Dresden (Labnews Media LLC) – Die Technische Universität Dresden (TUD) hat einen doppelten Erfolg bei der Deutschen Forschungsgemeinschaft (DFG) erzielt. Der Bewilligungsausschuss der DFG hat in seiner Sitzung am 13. Mai 2026 die Fortsetzung zweier Sonderforschungsbereiche/Transregios mit maßgeblicher Beteiligung der TUD beschlossen.
Der Sonderforschungsbereich/Transregio 237 „Nucleic Acid Immunity“ geht in seine dritte Förderperiode. Der Verbund, an dem die Medizinische Fakultät der TUD, die Ludwig-Maximilians-Universität München und die Rheinische Friedrich-Wilhelms-Universität Bonn beteiligt sind, wird mit insgesamt 14,6 Millionen Euro gefördert, davon rund 4,1 Millionen Euro für den Dresdner Standort. Sprecherin der dritten Förderperiode ist Prof. Min Ae Lee-Kirsch von der Klinik für Kinder- und Jugendmedizin der TUD.

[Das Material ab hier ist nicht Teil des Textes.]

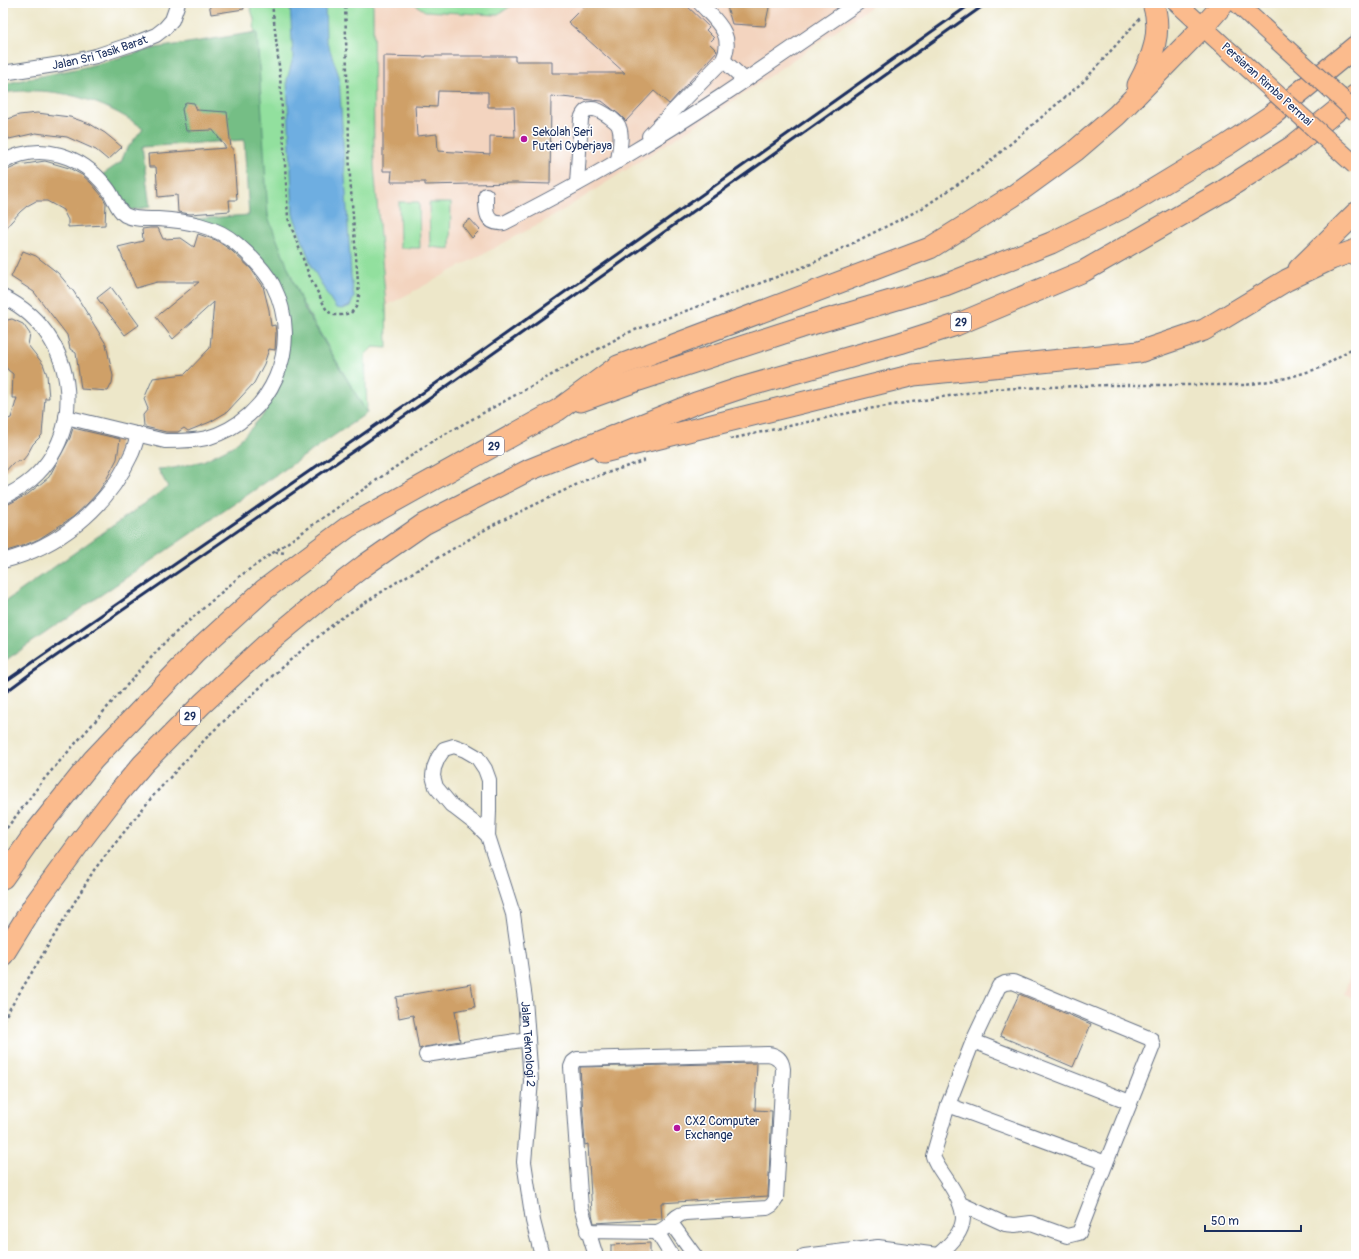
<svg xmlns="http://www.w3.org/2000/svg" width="1359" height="1259" viewBox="0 0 1359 1259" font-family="Pangolin,sans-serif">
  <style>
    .built { fill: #f3d4bf }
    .green { fill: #92e09e; stroke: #56887e }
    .forest { fill: #75be85; stroke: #487672 }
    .water { fill: #6eaee1; stroke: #446ea0 }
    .building { fill: #cfa068; fill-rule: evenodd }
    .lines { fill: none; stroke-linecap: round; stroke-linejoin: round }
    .minor-casing { stroke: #646f83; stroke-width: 16 }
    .major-casing { stroke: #646f83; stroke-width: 20 }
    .highway-casing { stroke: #646f83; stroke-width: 23 }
    .path { stroke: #646f83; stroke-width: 2.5; stroke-dasharray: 3 3; stroke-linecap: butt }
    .minor { stroke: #fff; stroke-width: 14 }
    .major { stroke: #fbbb8d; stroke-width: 18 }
    .highway { stroke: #fbbb8d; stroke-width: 21 }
    .rail { stroke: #1b2f5e; stroke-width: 3 }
    .major-bridge-casing { stroke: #646f83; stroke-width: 20; stroke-linecap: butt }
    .major-bridge { stroke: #fbbb8d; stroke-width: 18 }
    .poi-dot { fill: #b5179e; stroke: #fff; stroke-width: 1.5 }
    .labels { text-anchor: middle; stroke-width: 3; stroke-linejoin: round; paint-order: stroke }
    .shield { fill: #fff; stroke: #5f6d8e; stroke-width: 1 }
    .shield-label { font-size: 11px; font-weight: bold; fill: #1b2f5e }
    .street-label { font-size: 12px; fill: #1b2f5e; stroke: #fff }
    .poi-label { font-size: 12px; fill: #1b2f5e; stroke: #fff; text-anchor: start }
  </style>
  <rect width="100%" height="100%" fill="#fff"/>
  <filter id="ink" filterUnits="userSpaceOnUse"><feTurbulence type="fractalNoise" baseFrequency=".025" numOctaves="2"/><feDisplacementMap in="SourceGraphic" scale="8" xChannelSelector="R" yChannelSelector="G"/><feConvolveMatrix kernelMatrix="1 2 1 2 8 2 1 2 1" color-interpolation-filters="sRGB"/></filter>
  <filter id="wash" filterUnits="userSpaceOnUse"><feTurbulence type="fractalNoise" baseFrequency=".012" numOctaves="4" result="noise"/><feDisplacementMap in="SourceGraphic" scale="16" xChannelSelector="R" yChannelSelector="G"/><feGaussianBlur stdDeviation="0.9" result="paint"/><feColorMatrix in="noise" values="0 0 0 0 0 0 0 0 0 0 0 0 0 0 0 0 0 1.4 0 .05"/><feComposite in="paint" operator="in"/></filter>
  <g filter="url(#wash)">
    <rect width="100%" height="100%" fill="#ede7c9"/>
    <g class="built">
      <polygon points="373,3 876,3 718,111 554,216 386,306 374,166"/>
      <polygon points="1356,958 1356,1000 1344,994"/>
    </g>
    <g class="green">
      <polygon points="249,3 373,3 374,166 386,306 387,348 373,347 365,355 367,413 287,277 269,224 259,144 254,19"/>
      <polygon points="413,3 515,3 505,10 496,15 425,11"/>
      <polygon points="399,202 419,202 420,248 400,248"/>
      <polygon points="429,203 451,203 450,249 430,247"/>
    </g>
    <path class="forest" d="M257,32L268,217L304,308L367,413L3,662V603L168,487L158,469L174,468L203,461L231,447L243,437L263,415L277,388L284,329L264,274L194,219L249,215L244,140L142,147L150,207L131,210L122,203L99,177L121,162L126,150L143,128C101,99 54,85 3,93V84L85,67L156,48Z"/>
    <polygon class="water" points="290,3 325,3 326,39 339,76 351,276 354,297 350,306 343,309 336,308 327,294 312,267 293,214 287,80 293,58"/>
    <g id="blocks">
      <g class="building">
        <polygon points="209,3 243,3 244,9 211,14"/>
        <path d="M587,3H684L709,27L706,30L714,38L709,43L717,51L669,104L654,91L626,121L620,115L602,101L551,96L550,184L515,183L425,185V182H391L392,171H383V56L426,57V56H515V61H552V73H625L568,22ZM438,91L488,92V107H514L515,137L490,136V154L438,151L437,134L417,136L415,106L437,107Z"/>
        <polygon points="726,3 770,3 765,26 732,24"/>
        <polygon points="186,102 194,103 197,110 227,112 231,148 233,148 237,200 229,200 230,211 190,214 178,212 177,195 158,197 156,167 149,167 148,154 226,148 213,130 186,131 182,109"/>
        <polygon points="37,113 70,117 90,124 105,133 122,147 108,160 96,150 67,137 36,133 9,139 3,124 3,121 19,115"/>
        <polygon points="45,161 69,168 82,175 91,183 102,196 106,203 105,225 68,227 68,220 63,210 47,201 36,201 27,206 20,212 3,231 3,172 19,165"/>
        <polygon points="470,219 480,230 472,238 462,225"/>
        <polygon points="150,228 158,228 163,239 181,238 194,247 198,234 216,240 232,251 251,269 263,286 269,310 271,326 275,325 276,332 275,350 269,349 264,364 254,383 227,412 210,422 188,431 184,428 178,432 166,432 145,427 144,426 143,415 148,409 144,399 153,378 185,374 210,348 214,302 173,339 156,317 199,282 157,282 136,288 118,247 143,241 142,229"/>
        <polygon points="23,251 36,256 58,273 74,292 106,344 113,376 112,383 108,391 81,389 76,353 70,349 67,335 34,292 11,277"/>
        <polygon points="111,287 139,325 125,335 97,298"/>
        <polygon points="12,319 23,324 30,334 28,345 43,364 47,375 49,398 45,398 42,435 33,444 27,455 23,460 13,463 3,474 3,425 6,420 11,418 17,398 12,398 13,374 8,370 4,364 5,356 3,354 3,321"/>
        <polygon points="73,428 120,439 117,459 106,480 99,491 88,503 73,517 39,539 20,547 3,552 3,507 28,494 49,477 70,438"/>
        <polygon points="471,984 475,1007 455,1011 460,1041 425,1047 419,1049 413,1015 399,1018 396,997"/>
        <polygon points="1019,994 1091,1024 1073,1067 1000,1036"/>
        <polygon points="757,1063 755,1110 772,1111 768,1196 661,1203 662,1219 594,1223 592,1214 588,1144 585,1145 580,1067"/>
        <polygon points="650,1243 650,1256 611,1256 611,1245"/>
      </g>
    </g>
  </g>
  <g filter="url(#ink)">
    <use href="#blocks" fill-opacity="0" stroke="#646f83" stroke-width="1"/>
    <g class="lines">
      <g class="minor-casing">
        <g id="minor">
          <polyline points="723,60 745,80"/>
          <path id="s1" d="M3,73L61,64L96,56L141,41L156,35L165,28L172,20L178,3"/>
          <path d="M649,136L723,60C735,34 716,21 700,3"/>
          <path d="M3,162C40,141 82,155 107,188C114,196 116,209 125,215C135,220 148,219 158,219C186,221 215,225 237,244C251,256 264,269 273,285C304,346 272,419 207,438C193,441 179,441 165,441L66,417"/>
          <path d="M577,184L581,119C587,102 600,110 611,118C614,121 618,123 619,127C623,137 619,150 618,161"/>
          <path d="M486,195C486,209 484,225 504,223C547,201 590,178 631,153C709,107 783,54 858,3"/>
          <path d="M3,297C87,337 91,459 3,497"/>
          <path d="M3,561C58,547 106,509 130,457C134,450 136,442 138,434"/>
          <path id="s2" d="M488,836L477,825L451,805L436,787L433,776L434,768L438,758L444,749L454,746L465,750L477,757L485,769L489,780V811L488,836L513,914L525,999L531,1081L524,1162L533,1221L542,1256"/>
          <polyline points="973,1041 1130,1102"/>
          <polyline points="426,1055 528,1039"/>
          <polyline points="948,1105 973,1041 999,986 1005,983 1013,982 1151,1039 1153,1046 1106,1163"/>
          <polyline points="671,1223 695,1256"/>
          <path d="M587,1231L657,1232C673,1227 671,1216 685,1213L767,1208L772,1205L776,1199L783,1069C782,1060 777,1055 768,1054L577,1059L573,1062L571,1067L581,1208L596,1256"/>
          <polyline points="657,1232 672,1256"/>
          <path d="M939,1254C970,1228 969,1213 947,1180C942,1172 936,1165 933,1156L948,1105L1106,1163L1079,1233L1067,1236L1031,1223L1015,1225L1005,1224L961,1204"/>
          <polyline points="804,1256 878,1247 945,1256"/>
        </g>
      </g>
      <g class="major-casing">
        <g id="major">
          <polyline points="1177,3 1227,49"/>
          <polyline points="1237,3 1255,20"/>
        </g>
      </g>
      <g class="highway-casing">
        <g id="highway">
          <path d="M1138,85C1152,59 1163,32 1153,3"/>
          <polyline points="1299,269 1356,213"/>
          <polyline points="581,401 639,380 802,327 945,285 1051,243 1126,206 1227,145 1272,115 1356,46"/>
          <polyline points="603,452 914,375 1139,352 1204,330 1287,280 1331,259 1356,250"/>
          <polyline points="3,878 34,834 93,760 195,653 264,590 348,527 558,410 618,366 930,248 1013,196 1075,151 1117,115 1203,27 1224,3"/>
          <polyline points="3,955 34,905 84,837 114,798 143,764 202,704 268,643 326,595 365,565 424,524 529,470 696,403 741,388 900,343 956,325 1084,271 1223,191 1293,146 1356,95"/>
        </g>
      </g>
      <g class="path">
        <polyline points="272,3 280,75 288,218 309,275 327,311 334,315 342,315 351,313 356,307 359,296 350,177 345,3"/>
        <polyline points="730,439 862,410 992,389 1108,385 1246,385 1287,378 1320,368 1356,346"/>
        <polyline points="275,552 286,553"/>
        <polyline points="3,833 45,778 165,642 240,576 431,442 627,333 811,264 921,209 982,168 1084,81 1140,18"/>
        <polyline points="3,1020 94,870 152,797 209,735 282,667 337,621 400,580 495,524 586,480 646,460"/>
      </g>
      <use href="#minor" class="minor"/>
      <use href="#major" class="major"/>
      <use href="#highway" class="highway"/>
      <g class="rail">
        <polyline points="3,683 421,394 972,3"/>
        <polyline points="3,694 30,674 426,401 987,3"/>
      </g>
      <g class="major-bridge-casing">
        <g id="major-bridge">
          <polyline points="1255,20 1356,112"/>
          <polyline points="1227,49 1355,165"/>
        </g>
      </g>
      <use href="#major-bridge" class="major-bridge"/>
    </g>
  </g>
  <g class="poi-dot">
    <circle cx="524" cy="139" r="4"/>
    <circle cx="677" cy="1128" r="4"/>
  </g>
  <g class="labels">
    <g class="shield">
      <rect x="951" y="313" width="20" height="18" rx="3"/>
      <rect x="484" y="437" width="20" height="18" rx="3"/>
      <rect x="180" y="707" width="20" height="18" rx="3"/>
    </g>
    <g class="shield-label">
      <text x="961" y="326">29</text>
      <text x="494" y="450">29</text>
      <text x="190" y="720">29</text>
    </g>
    <g class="street-label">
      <text dy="4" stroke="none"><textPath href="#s1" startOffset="99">Jalan Sri Tasik Barat</textPath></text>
      <text transform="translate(1267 84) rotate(42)" y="4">Persiaran Rimba Permai</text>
      <text dy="4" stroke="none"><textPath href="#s2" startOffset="444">Jalan Teknologi 2</textPath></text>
    </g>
    <g class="poi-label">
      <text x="532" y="136">Sekolah Seri<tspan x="532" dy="14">Puteri Cyberjaya</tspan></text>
      <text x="685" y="1125">CX2 Computer<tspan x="685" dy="14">Exchange</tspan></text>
    </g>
  </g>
  <rect width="1359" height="1259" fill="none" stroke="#fff" stroke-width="16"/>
  <path d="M1205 1225v6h96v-6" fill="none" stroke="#1b2f5e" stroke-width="2"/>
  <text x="1211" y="1225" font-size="12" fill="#1b2f5e" stroke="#ffffff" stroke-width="3" paint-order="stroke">50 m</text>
</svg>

Der SFB/TRR 237 untersucht die Mechanismen der Erkennung von Nukleinsäuren (DNA und RNA) durch das Immunsystem und deren Bedeutung für Infektions-, Entzündungs- und Tumorerkrankungen. Ziel ist es, neue Ansätze für Diagnostik und Therapie zu entwickeln.
Der Sonderforschungsbereich/Transregio 339 „Digital Twin Road – Physical-informational Representation of the Future Road System“ startet in seine zweite Förderperiode. Der Verbund wird gemeinsam von der TUD und der RWTH Aachen University getragen. Er erforscht die Grundlagen einer intelligenten, nachhaltigen und digital vernetzten Straßeninfrastruktur. Im Mittelpunkt steht die Entwicklung eines „Digital Twin Road“ – eines umfassenden digitalen Abbilds des Straßensystems aus Fahrzeug, Reifen, Fahrbahn und Verkehrsraum.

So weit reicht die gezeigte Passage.